= John Kilzer =

American rock singer-songwriter (1957–2019)

John Turner Kilzer (January 7, 1957 – March 12, 2019) was an American rock singer and songwriter. Most notably, he is known for the 1988 Mainstream Rock hit "Red Blue Jeans".

==Life and career==
Kilzer was born in Jackson, Tennessee. He had some success as a basketball player at Memphis State University, now the University of Memphis. In 1987, Kilzer signed to Geffen Records and recorded the studio album Memory in the Making. In 1988, the album charted on the Billboard 200 reaching No. 110. Kilzer wrote all the songs except "Red Blue Jeans", co-written with Richard Ford. The tracks "Red Blue Jeans" and "Green, Yellow and Red" taken from the album, charted in 1988 on the Mainstream Rock Tracks (No. 12 and No. 36, respectively). Rosanne Cash recorded "Green, Yellow and Red" for her album King's Record Shop. Another Kilzer song, "707," appeared as the B-side of the single "The Way We Make a Broken Heart"; it was included as a bonus track on the 2005 CD version of that album.

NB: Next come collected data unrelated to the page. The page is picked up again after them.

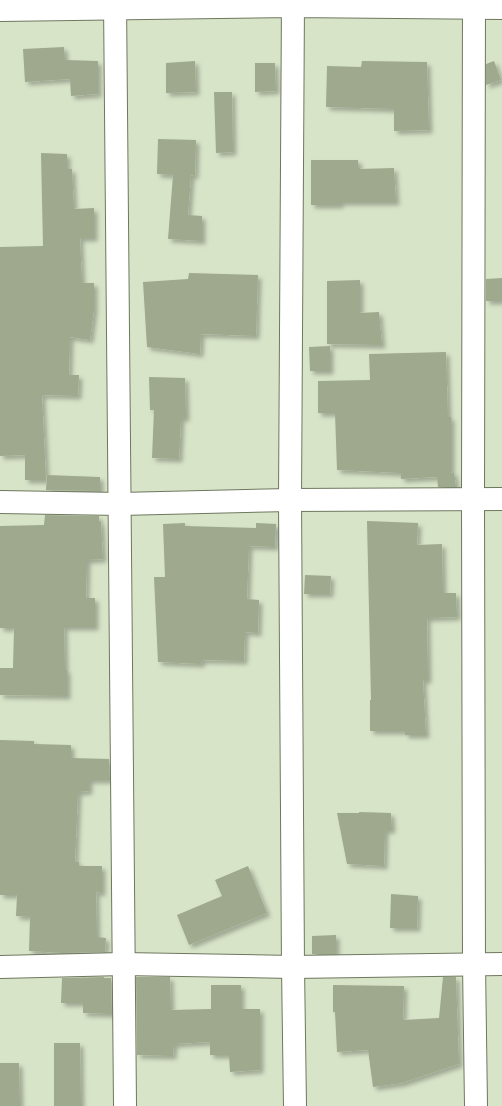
<svg xmlns="http://www.w3.org/2000/svg" width="502" height="1106" font-family="Poppins,sans-serif">
<defs>
<filter id="shadow"><feDropShadow dx="3.5" dy="3.5" stdDeviation="2" flood-color="#0004"/></filter>
</defs>
<rect width="100%" height="100%" fill="#d8e4c8"/>
<!-- building -->
<g fill="#9ea98e" filter="url(#shadow)">
<path d="M64,47l1,13 33,1v33l-27,2 -1,-17 -45,3 -2,-33z"/>
<path d="M195,61l1,31 -30,1v-30z"/>
<path d="M362,61l65,1 2,68 -35,1v-22l-68,-2 1,-41 34,1z"/>
<path d="M494,61l7,19 -15,5v-21z"/>
<path d="M255,63h20l1,28 -21,1z"/>
<path d="M214,92h18l1,60 -17,1z"/>
<path d="M158,139l38,1 -1,36 -4,-1 -3,40 14,1v25l-34,-2 5,-64 -16,-1z"/>
<path d="M41,153l26,1v15h5l2,40 20,-1v30h-14l2,45h12v27l-4,30 -20,-3 -1,38h10l-1,21 -36,-1 4,85h-21v-25l-25,1v-209l43,-1z"/>
<path d="M311,160h47l1,9 35,-1 2,34h-56v3h-29z"/>
<path d="M189,273l69,2 -2,61 -55,-2 -1,20 -53,-7 -4,-65 45,-3z"/>
<path d="M502,278v23h-16v-22z"/>
<path d="M360,280v33l19,-1 3,33 -55,-1v-63z"/>
<path d="M330,346v25h-20l-1,-24z"/>
<path d="M446,352l2,65h3v56l3,-1 2,15h-18l-1,-10 -36,2v-6l-64,-3 -2,-57h-17v-32l52,-1 -1,-26z"/>
<path d="M149,377l36,1 1,40h-5l-2,41 -27,-1 2,-48h-4z"/>
<path d="M47,475l53,2v14l-54,-1z"/>
<path d="M45,515l54,1v6h2l2,37 -16,1 -1,38h9v29h-31l1,43h2v26l-67,-1v-27h13l1,-40h-14v-102l44,-1z"/>
<path d="M367,521l51,2 -1,22 25,-1 1,49h13l1,24 -30,1 1,62h-5l3,55h-21v-4h-35v-31h1z"/>
<path d="M185,523v3l71,2v-5l20,1 -1,23 -26,-1 -2,53 12,1 -1,33 -13,-1 -1,29 -42,-1 -1,4 -43,-2 -4,-85h11l-2,-53z"/>
<path d="M305,575l26,1 -1,18h-26z"/>
<path d="M0,740l34,1v3l37,1v13l38,1 1,21h-21v11l-11,1 -3,70h4v4h23v27l-6,-1 1,45 9,1 -1,14 -42,1 -34,-2 1,-34 -14,-1 1,-21h-17z"/>
<path d="M359,812l32,1 1,17h-7l-1,36 -37,-2 -10,-51h22z"/>
<path d="M248,866l19,47 -78,32 -12,-30 45,-19 -7,-16z"/>
<path d="M391,894l27,2 -1,32h-27z"/>
<path d="M336,935v19h-24v-18z"/>
<path d="M104,977v1h7l1,36 -29,-1v-10h-22l1,-25z"/>
<path d="M136,977h34l1,33 40,-1v-24h30v24h19v61l-30,2 -1,-17h-19v-13l-36,2 -1,12 -36,-1z"/>
<path d="M443,977h13l3,87 -57,19 -29,4 -5,-37 -31,2 -2,-40h-2v-27l71,1 -1,34 36,-2z"/>
<path d="M54,1043h26l1,63h-27z"/>
<path d="M0,1063h19l1,43h-20z"/>
</g>
<g fill="none" stroke-linecap="round" stroke-linejoin="round">
<defs>
<g id="street">
<path d="M115,0l10,1106"/>
<path d="M293,0l-3,500 3,467 2,139"/>
<path d="M474,0l-1,500 1,464 2,142"/>
<path d="M0,10l293,-4 209,2"/>
<path d="M0,502l120,2 170,-4 212,-1"/>
<path d="M0,967l123,-3 170,3 209,-3"/>
</g>
</defs>
<!-- street casing -->
<use href="#street" stroke="#6e785f" stroke-width="24"/>
<!-- street -->
<use href="#street" stroke="#fff" stroke-width="22"/>
</g>
</svg>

His next studio album, Busman's Holiday, released in 1991, did not make it to the Billboard 200, and its single, "Marilyn Dean And James Monroe”, achieved minor success.

During his life, Kilzer struggled with alcohol addiction. In 2010, he earned a PhD in Theology and started helping people recovering from substance abuse. Until his death, Kilzer served as an associate pastor for recovery ministries at St. John's United Methodist Church in Memphis.

Kilzer died by suicide (by hanging) on March 12, 2019, at the age of 62.